You may want to consider taking out a consolidation loan to help you get back on your feet. However, before you borrow money to consolidate debt and pay off credit cards, you should consider what action you are going to take to make sure that the problem does not occur again. Unfortunately, many people who consolidate credit card debt find themselves in the same situation four or five years later because they fail to change their spending habits. If you are going to use a consolidation loan to pay off credit cards debt, destroy all but one or two of your cards so you don't find yourself in this situation again.
As an alternative to a loan, consolidating your credit card, collection accounts or medical debt in a Debt Management Plan (DMP) may make the most sense for you or someone you know. The benefits include a lowered minimum monthly payment (which may free up cash on a monthly basis), a lowered interest rate (to save money while you pay off your debt), and one convenient payment per month instead of multiple payments to many different creditors. A DMP is also considered a non-permanent mark on your credit history (as opposed to filing for bankruptcy), so your credit rating remains strong and robust or in some cases, improves, as you pay down your debt.

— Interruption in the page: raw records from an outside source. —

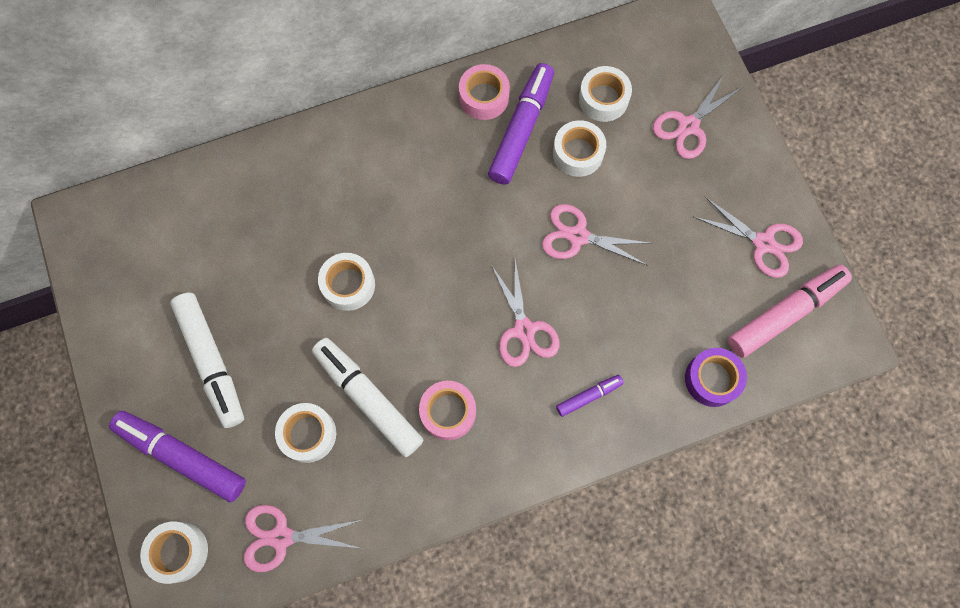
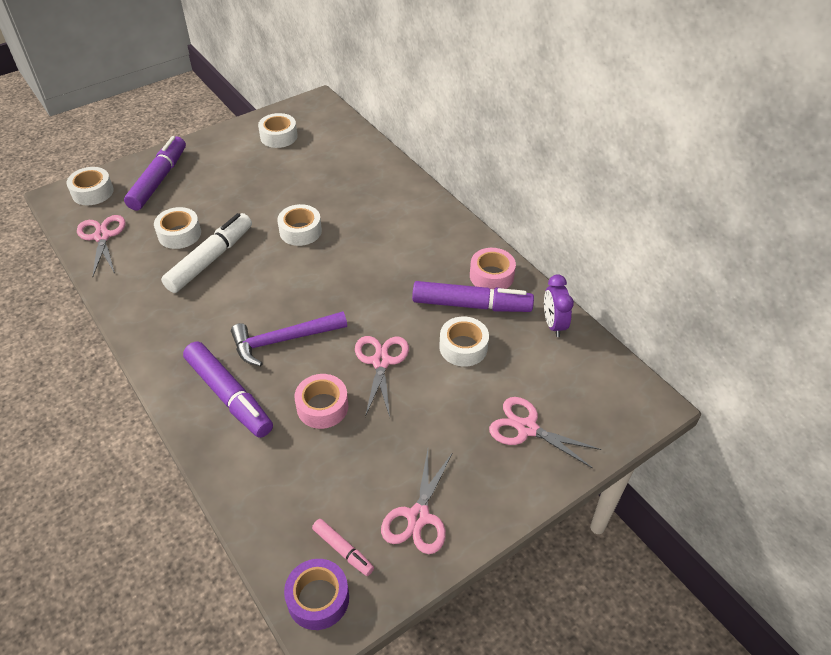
camera: 75 degrees right, 25 degrees down
(211, 362) = (228, 178): white marker -> none
(448, 412) = (204, 306): pink tape -> pink tape (322, 407)
(524, 330) = (284, 340): pink scissors -> purple hammer
(568, 61) = (553, 324): none -> purple clock
(588, 396) = (229, 396): purple marker -> purple marker, size x2.01
(603, 99) = (526, 356): white tape -> white tape (279, 136)
(712, 379) = (259, 492): purple tape -> purple tape (318, 598)
(785, 313) = (343, 550): pink marker -> pink marker, size x0.50

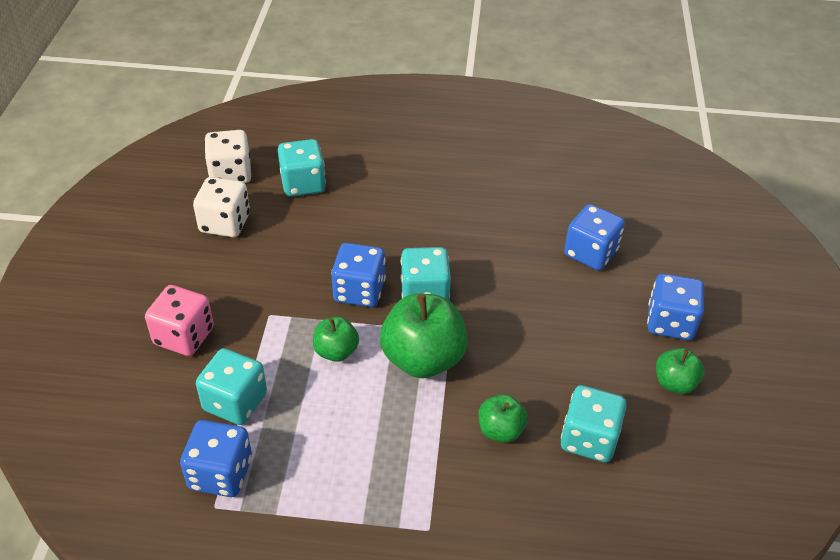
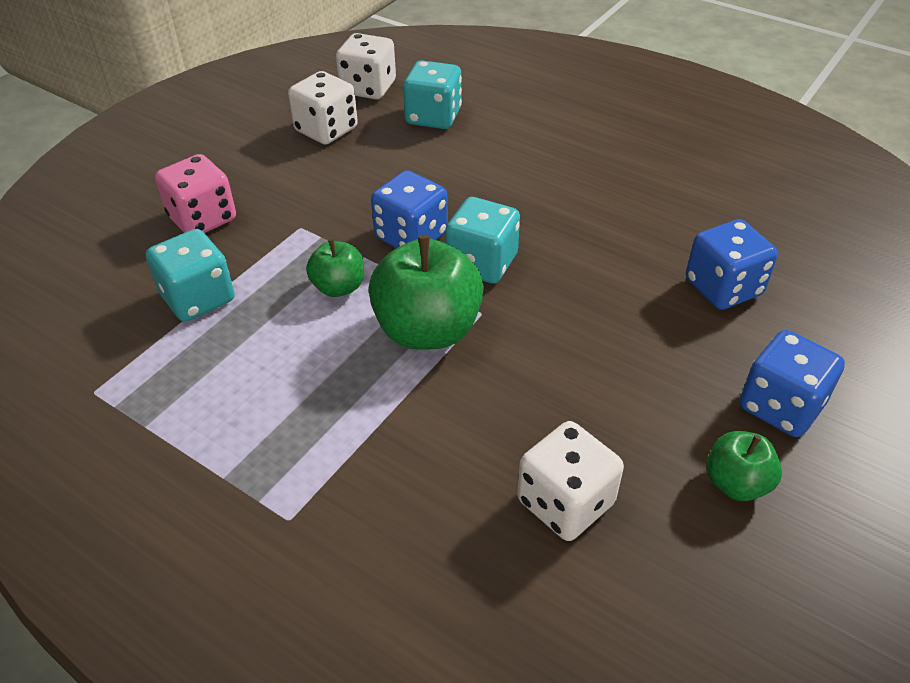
camera: 30 degrees right, 0 degrees up
(221, 474) = (126, 362): blue dice -> none
(500, 430) = (459, 444): green apple -> none
(589, 439) = (565, 502): turquoise dice -> white dice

Another type of loan to consider consolidating are student loans. Most student loans, even those that were previously with private lenders, are now serviced by the Direct Loan program, a division of the United States Department of Education. If you have more than one student loan or if you have variable interest rates on your student loans, you may want to consider if loan consolidation is right for you. Loan consolidation enables you to combine your variable and/or fixed interest rate loans into a fixed interest rate loan with extended repayment terms. Benefits include: No minimum balance requirements, reduced monthly payments, flexible payment options, ability to retain Federal benefits such as deferment and forbearance, no prepayment penalties, and one-stop customer service assistance with all your student loan financial needs.